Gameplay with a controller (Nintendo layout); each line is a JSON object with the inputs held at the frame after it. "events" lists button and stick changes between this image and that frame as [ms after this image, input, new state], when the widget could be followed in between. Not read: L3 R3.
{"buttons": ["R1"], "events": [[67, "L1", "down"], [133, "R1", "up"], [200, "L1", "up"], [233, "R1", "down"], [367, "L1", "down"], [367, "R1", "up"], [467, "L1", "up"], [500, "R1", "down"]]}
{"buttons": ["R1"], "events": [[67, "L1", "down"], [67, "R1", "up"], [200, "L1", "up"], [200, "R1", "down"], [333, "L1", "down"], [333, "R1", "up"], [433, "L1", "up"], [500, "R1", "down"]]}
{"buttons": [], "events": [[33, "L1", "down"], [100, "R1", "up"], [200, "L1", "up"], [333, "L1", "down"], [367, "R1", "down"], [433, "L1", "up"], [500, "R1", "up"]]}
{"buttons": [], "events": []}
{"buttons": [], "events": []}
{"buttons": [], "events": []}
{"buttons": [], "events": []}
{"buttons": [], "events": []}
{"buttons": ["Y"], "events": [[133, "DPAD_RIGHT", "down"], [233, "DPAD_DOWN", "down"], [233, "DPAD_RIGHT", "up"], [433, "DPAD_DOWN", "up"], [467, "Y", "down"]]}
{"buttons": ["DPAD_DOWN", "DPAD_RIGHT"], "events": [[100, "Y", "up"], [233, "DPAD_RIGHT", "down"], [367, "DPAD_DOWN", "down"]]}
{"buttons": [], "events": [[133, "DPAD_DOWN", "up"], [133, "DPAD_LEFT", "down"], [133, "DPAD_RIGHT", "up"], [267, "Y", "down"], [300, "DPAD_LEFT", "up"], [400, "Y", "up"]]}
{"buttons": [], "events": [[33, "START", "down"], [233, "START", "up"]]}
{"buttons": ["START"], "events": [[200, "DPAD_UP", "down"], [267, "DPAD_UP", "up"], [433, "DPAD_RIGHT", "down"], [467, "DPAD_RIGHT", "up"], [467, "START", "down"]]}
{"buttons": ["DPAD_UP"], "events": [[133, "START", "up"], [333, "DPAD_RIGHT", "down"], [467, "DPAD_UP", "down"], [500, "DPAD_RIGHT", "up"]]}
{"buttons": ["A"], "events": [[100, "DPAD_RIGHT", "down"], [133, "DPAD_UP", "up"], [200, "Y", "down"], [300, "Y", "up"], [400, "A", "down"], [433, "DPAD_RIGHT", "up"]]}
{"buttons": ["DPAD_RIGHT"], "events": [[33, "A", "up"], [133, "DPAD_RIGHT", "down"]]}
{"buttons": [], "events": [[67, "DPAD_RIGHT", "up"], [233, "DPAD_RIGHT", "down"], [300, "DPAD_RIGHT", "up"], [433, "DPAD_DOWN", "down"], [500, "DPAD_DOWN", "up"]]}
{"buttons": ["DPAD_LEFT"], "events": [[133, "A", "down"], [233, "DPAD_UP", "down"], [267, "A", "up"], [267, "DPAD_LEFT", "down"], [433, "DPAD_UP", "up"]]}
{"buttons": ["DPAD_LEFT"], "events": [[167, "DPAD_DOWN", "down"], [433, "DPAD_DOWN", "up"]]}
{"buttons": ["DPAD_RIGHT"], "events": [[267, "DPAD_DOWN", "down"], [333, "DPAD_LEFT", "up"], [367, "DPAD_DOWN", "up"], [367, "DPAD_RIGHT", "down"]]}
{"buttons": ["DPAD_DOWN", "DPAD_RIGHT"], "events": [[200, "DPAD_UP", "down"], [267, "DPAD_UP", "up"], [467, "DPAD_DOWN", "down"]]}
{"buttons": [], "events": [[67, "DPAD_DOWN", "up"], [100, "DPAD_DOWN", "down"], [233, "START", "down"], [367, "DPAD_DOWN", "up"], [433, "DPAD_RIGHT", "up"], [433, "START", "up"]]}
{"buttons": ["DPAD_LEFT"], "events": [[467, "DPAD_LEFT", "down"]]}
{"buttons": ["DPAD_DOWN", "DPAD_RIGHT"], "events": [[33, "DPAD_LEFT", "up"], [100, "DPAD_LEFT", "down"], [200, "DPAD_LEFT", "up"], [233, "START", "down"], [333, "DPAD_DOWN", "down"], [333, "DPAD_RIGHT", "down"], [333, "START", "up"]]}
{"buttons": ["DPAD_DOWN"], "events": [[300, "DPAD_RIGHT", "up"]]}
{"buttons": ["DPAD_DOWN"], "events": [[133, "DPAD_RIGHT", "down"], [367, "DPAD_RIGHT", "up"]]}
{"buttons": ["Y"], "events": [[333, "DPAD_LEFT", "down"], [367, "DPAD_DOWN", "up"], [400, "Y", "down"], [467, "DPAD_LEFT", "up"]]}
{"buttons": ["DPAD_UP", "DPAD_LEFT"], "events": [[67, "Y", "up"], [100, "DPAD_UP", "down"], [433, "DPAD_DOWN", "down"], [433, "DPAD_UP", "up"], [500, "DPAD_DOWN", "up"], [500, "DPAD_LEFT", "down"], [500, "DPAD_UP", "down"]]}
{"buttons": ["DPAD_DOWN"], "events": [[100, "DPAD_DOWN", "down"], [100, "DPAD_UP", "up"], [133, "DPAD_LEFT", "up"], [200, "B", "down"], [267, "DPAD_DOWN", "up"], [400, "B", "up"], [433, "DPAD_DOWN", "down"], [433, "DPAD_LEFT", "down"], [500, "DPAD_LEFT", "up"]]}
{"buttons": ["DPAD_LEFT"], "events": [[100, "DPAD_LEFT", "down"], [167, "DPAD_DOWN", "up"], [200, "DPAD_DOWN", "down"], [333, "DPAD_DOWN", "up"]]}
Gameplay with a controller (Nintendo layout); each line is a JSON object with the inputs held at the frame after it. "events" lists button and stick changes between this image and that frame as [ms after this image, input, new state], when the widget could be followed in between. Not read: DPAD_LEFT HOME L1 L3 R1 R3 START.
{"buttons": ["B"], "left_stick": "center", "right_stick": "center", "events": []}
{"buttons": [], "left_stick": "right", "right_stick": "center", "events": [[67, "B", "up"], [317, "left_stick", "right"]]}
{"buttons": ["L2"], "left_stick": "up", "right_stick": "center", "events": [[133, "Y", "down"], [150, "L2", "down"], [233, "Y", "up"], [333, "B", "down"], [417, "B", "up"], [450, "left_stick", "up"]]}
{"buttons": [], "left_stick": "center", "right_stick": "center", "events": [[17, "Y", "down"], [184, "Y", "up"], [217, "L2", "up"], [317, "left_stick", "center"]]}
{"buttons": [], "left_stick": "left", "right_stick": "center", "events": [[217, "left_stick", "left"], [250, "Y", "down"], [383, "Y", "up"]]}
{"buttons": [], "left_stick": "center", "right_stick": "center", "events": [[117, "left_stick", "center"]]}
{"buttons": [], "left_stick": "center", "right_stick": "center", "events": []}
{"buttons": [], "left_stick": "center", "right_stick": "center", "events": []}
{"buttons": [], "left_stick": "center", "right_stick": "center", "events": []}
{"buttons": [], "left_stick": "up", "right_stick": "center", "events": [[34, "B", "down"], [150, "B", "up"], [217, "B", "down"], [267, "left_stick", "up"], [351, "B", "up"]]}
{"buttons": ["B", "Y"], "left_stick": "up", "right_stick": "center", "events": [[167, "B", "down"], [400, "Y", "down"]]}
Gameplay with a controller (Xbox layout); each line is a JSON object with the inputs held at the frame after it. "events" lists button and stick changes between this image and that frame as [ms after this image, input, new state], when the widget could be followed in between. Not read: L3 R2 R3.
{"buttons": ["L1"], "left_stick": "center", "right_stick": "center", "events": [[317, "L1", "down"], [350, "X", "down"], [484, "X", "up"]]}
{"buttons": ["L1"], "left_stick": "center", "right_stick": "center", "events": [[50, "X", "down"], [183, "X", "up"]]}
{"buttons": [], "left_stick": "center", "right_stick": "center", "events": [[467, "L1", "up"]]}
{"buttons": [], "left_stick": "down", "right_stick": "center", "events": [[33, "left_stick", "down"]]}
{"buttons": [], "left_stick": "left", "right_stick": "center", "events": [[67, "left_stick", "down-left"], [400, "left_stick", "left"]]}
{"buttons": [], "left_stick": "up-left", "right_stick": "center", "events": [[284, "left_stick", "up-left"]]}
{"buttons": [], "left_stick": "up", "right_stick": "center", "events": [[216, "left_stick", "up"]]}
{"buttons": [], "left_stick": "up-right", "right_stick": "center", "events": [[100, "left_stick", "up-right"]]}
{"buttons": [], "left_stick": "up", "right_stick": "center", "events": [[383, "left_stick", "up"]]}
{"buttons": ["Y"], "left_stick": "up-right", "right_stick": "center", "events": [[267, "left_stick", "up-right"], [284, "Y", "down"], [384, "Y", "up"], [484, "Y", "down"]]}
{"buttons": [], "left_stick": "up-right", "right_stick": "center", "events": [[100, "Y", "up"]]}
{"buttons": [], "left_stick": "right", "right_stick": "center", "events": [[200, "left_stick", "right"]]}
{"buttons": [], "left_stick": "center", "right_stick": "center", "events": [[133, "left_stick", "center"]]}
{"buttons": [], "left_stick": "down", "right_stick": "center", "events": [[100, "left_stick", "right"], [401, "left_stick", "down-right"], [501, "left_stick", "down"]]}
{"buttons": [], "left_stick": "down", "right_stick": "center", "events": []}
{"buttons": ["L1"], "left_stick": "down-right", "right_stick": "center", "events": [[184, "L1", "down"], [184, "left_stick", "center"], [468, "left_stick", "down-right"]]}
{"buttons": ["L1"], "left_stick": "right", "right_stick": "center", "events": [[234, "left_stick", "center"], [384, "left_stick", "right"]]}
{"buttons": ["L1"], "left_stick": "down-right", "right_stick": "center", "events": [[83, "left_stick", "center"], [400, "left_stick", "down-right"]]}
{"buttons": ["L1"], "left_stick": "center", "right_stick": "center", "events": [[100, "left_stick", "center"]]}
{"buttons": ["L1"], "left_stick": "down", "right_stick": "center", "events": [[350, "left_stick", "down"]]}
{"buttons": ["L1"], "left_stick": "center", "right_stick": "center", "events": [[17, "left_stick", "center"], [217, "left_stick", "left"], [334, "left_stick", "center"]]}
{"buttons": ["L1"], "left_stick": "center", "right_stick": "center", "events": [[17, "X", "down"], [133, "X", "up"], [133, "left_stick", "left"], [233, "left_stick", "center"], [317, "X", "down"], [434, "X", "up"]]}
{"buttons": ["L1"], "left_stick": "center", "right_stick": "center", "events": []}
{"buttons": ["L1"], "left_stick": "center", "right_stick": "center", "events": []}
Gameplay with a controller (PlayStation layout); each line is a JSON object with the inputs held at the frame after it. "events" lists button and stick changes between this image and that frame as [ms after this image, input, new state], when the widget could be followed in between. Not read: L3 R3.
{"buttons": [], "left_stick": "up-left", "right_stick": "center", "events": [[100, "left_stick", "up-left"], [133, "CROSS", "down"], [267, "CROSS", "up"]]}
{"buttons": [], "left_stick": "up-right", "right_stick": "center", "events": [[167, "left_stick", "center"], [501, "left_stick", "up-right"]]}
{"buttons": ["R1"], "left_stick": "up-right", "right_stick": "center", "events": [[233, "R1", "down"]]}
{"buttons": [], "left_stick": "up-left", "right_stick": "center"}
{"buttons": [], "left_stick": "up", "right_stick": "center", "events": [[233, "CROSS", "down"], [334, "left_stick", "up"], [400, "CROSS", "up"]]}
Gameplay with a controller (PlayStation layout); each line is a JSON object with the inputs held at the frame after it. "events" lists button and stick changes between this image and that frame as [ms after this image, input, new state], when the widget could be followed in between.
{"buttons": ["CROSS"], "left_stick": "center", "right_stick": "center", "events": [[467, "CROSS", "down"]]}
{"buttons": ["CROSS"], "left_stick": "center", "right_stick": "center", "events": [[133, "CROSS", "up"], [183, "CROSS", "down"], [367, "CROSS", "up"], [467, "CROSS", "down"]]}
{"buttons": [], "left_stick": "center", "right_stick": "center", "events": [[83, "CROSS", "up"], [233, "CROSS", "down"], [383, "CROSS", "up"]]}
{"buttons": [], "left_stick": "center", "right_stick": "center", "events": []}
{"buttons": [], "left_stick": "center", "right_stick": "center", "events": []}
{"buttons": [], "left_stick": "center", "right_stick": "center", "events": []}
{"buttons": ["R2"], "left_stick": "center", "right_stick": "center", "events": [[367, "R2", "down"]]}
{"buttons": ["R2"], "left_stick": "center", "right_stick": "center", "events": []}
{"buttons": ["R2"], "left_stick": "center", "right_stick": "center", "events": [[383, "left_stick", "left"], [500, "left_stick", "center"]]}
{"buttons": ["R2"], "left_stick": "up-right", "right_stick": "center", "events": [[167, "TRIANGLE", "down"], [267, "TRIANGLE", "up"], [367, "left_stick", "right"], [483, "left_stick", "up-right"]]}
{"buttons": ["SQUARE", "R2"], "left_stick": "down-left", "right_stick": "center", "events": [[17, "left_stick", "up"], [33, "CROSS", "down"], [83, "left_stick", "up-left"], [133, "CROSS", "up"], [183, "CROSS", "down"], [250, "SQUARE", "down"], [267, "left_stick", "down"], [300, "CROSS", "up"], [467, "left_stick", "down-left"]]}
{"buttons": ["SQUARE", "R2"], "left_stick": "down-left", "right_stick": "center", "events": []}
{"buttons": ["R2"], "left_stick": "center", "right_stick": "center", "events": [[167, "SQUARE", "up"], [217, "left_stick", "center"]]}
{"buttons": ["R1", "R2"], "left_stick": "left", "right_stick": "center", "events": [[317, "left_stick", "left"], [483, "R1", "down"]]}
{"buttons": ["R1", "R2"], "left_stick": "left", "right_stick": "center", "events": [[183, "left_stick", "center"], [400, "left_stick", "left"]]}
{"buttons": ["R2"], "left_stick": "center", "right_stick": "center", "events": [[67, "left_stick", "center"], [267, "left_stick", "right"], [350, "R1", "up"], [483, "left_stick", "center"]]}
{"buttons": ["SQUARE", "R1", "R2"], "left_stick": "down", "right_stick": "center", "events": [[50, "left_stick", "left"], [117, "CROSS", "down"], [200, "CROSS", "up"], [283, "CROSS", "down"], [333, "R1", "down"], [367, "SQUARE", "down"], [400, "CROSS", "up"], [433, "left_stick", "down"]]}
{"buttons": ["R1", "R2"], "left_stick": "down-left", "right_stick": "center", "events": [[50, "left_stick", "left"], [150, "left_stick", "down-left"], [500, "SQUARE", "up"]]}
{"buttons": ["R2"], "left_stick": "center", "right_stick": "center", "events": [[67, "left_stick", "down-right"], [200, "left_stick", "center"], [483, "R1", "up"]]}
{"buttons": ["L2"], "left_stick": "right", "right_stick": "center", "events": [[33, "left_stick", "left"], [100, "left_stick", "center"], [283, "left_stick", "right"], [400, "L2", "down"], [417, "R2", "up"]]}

— WHAT TO DO —
Collect every line with the string "Nintendo" from the records, and copy each.

— PROBLEM SOLUTION —
Gameplay with a controller (Nintendo layout); each line is a JSON object with the inputs held at the frame after it. "events" lists button and stick changes between this image and that frame as [ms after this image, input, new state], when the widget could be followed in between. Not read: L3 R3.
Gameplay with a controller (Nintendo layout); each line is a JSON object with the inputs held at the frame after it. "events" lists button and stick changes between this image and that frame as [ms after this image, input, new state], when the widget could be followed in between. Not read: DPAD_LEFT HOME L1 L3 R1 R3 START.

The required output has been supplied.